# Form 8621 - Mark to Market election during first year of ownership



## sjb2016 (May 18, 2016)

Hello All,

I'm looking to fill out a Form 8621 for some marketable shares in some UK funds held in a children's ISA. 2016 is the first year that the funds were owned in, so I'm trying to take advantage and do the Mark to Market election. The value is low enough that I don't really have to report (under $25000) but I'd like to do this so that when my kids get control of the money when they're 18, they won't be responsible for a massive PFIC tax bill, and only pay U.S. tax on the gains in whatever year they sell. 

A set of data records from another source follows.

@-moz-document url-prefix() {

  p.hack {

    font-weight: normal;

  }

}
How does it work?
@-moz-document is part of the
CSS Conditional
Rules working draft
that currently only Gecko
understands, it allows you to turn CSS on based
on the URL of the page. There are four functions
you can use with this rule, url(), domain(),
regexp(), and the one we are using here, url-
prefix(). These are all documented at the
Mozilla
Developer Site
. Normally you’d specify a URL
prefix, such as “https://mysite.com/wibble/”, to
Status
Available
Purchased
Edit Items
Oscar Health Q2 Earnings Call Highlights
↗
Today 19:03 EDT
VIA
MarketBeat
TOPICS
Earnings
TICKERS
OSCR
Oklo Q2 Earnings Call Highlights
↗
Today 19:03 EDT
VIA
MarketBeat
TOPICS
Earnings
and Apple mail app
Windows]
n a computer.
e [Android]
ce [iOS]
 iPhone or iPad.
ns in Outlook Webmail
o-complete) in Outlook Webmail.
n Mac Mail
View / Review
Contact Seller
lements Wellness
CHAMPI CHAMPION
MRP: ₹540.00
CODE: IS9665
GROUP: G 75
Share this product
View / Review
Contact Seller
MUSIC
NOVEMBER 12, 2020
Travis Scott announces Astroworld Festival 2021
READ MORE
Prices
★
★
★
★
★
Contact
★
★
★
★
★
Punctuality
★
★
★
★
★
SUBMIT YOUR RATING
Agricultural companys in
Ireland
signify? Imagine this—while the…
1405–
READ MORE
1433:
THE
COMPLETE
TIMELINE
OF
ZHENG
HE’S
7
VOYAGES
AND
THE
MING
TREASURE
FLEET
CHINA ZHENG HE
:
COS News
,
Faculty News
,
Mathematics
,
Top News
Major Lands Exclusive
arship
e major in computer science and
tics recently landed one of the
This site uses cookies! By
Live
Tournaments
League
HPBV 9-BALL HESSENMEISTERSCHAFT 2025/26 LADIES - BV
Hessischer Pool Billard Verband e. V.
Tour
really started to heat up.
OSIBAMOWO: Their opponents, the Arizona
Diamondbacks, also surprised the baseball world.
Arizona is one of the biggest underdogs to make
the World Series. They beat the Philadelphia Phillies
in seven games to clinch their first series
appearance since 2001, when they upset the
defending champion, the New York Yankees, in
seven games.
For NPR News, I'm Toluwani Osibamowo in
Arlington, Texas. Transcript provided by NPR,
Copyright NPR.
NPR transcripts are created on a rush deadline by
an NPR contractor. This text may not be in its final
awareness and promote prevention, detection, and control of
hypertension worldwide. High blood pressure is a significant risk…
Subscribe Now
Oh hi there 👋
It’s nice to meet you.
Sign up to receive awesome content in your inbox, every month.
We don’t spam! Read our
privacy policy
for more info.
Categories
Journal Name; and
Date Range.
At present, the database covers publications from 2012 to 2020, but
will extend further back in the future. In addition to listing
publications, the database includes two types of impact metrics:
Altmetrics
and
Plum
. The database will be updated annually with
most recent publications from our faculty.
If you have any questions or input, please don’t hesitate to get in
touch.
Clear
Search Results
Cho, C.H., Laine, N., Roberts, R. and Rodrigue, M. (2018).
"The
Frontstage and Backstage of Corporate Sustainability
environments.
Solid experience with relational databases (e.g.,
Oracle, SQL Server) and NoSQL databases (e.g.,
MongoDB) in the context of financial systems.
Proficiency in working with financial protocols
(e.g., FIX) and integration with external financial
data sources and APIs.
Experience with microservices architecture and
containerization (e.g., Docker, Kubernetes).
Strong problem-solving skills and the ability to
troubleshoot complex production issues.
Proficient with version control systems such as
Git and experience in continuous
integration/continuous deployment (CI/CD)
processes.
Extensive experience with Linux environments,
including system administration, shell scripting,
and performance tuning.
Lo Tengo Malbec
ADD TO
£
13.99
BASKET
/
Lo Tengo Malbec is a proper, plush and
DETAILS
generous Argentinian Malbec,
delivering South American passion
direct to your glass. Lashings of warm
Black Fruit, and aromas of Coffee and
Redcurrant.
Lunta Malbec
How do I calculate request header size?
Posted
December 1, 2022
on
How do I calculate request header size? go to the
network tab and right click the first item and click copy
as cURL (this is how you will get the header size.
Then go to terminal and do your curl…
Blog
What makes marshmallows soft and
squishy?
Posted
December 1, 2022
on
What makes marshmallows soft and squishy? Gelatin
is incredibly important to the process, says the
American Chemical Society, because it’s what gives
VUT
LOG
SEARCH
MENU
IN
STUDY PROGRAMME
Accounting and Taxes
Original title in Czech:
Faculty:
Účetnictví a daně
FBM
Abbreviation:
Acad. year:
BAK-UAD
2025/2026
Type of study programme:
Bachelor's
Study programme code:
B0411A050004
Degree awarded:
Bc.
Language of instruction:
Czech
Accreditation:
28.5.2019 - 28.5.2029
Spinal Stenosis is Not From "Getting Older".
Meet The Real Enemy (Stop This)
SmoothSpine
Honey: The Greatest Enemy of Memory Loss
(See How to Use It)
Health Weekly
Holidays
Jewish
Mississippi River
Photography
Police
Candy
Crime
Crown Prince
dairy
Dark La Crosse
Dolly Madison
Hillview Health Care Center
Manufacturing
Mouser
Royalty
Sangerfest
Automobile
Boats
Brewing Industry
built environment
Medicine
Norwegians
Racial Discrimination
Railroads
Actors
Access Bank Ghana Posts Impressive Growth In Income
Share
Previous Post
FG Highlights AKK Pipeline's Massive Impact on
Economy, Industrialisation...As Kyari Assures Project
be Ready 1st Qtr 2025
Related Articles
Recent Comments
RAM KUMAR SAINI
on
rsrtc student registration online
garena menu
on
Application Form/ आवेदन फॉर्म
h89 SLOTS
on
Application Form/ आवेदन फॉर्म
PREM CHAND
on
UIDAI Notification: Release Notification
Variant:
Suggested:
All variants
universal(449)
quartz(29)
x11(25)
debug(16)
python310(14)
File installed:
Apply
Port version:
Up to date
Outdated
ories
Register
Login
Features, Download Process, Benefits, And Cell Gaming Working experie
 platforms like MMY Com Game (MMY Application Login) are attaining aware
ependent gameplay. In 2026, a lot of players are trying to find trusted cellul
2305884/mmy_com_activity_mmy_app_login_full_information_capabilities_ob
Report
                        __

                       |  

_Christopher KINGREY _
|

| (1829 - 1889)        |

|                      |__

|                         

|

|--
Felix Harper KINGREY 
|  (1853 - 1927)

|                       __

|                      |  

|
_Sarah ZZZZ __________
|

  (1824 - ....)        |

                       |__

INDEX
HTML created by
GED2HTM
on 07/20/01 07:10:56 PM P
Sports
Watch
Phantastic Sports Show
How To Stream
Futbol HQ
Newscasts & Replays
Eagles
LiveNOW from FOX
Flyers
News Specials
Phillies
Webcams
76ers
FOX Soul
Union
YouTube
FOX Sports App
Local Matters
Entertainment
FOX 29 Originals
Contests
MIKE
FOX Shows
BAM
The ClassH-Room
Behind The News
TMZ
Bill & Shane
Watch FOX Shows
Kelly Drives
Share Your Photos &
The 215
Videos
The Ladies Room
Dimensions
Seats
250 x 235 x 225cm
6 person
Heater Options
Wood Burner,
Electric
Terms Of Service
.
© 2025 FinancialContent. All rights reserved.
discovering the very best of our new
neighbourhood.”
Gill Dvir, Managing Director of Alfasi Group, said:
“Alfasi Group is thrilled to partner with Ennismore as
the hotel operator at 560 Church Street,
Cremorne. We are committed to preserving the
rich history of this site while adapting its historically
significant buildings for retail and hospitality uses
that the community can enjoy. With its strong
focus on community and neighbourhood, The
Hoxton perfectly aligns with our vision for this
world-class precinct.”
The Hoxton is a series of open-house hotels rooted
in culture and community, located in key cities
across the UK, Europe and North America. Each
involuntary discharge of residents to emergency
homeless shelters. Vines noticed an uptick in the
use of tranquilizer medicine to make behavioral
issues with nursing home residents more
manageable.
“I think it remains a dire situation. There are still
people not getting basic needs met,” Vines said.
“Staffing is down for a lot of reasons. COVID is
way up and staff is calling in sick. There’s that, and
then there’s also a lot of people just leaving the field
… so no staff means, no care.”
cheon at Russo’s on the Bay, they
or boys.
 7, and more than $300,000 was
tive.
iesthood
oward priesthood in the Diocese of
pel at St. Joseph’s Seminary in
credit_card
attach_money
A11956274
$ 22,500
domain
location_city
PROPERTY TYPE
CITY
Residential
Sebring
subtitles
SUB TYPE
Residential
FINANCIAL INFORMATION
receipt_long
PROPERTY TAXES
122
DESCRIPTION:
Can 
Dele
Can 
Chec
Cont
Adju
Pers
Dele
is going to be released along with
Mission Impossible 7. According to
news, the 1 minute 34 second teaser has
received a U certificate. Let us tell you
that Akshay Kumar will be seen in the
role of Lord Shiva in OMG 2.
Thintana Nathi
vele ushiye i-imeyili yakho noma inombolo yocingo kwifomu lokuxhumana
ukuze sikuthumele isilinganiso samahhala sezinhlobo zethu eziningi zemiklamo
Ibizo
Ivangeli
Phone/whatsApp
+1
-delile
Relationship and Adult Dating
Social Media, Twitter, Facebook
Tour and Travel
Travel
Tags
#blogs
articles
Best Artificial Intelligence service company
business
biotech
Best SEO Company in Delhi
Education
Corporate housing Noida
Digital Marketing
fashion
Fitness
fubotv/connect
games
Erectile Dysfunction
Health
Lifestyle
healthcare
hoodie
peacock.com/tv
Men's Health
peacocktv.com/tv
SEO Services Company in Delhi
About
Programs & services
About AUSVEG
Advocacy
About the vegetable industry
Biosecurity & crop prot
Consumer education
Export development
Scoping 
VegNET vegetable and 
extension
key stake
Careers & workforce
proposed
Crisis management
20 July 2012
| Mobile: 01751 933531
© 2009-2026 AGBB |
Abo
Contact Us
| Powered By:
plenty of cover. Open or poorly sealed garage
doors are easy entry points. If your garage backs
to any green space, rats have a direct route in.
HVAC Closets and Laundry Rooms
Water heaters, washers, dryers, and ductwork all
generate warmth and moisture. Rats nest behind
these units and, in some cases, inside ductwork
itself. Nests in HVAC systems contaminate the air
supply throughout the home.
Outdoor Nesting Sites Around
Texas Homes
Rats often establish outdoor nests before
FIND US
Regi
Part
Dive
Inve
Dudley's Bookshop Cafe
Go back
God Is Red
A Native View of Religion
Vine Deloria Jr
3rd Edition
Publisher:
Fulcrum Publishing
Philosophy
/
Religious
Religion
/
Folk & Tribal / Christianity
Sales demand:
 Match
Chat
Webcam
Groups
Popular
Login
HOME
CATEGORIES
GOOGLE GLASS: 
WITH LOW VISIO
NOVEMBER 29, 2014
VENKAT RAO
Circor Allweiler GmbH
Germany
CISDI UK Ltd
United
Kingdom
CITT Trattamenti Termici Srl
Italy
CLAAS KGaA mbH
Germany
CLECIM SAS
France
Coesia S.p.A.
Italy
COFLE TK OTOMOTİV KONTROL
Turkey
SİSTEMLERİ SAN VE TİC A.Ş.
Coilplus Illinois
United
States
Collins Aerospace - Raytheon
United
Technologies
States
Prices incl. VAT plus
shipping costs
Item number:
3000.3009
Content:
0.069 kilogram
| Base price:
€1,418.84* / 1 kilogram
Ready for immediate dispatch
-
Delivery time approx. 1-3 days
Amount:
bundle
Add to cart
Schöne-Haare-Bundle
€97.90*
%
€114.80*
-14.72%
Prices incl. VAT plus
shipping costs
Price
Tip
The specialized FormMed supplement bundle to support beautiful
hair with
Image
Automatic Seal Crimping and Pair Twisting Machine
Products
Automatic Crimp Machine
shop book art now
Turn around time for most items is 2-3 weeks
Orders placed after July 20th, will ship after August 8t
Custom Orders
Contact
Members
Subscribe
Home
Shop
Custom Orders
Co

Is my understanding correct that there is no need to "purge" the shares of their "PFIC taint" because this is the first year of ownership and I'm making the MTM election in that year (there can be no excess distributions in the first year of ownership, unless of course you dispose of them for a gain in that year). 

If my understanding is correct, then on form 8621 under section I, question 5, I'd select (c) - MTM and enter $0 for excess distribution, then move along to Section IV recording the gains I made then adding them to my regular income for tax purposes. 

Does this sound right, I sure hope so!

Any help, much appreciated!

Regards,
Sam


----------



## Nononymous (Jul 12, 2011)

Other option, of course, is that if your kids don't have a US birthplace, they stay off the radar and never report the things, or anything else for that matter.


----------



## sjb2016 (May 18, 2016)

*Possibly an option, but not really*



Nononymous said:


> Other option, of course, is that if your kids don't have a US birthplace, they stay off the radar and never report the things, or anything else for that matter.


I did think about this option as they are both born in the UK, but, as required by U.S. law, they've got all their U.S passport and SSN, and I do claim them as dependents (so that I get almost $2000/year from Uncle Sam for no apparent reason). 

I'll need to file the paperwork every year, but really, because I need to file 1040s individually on their behalf (I can't attach 8621 to my return) then the gains are small enough that they won't be taxed, even as ordinary income, so aside from an hour or two of my time once a year, it feels best to keep it all reported as required.


----------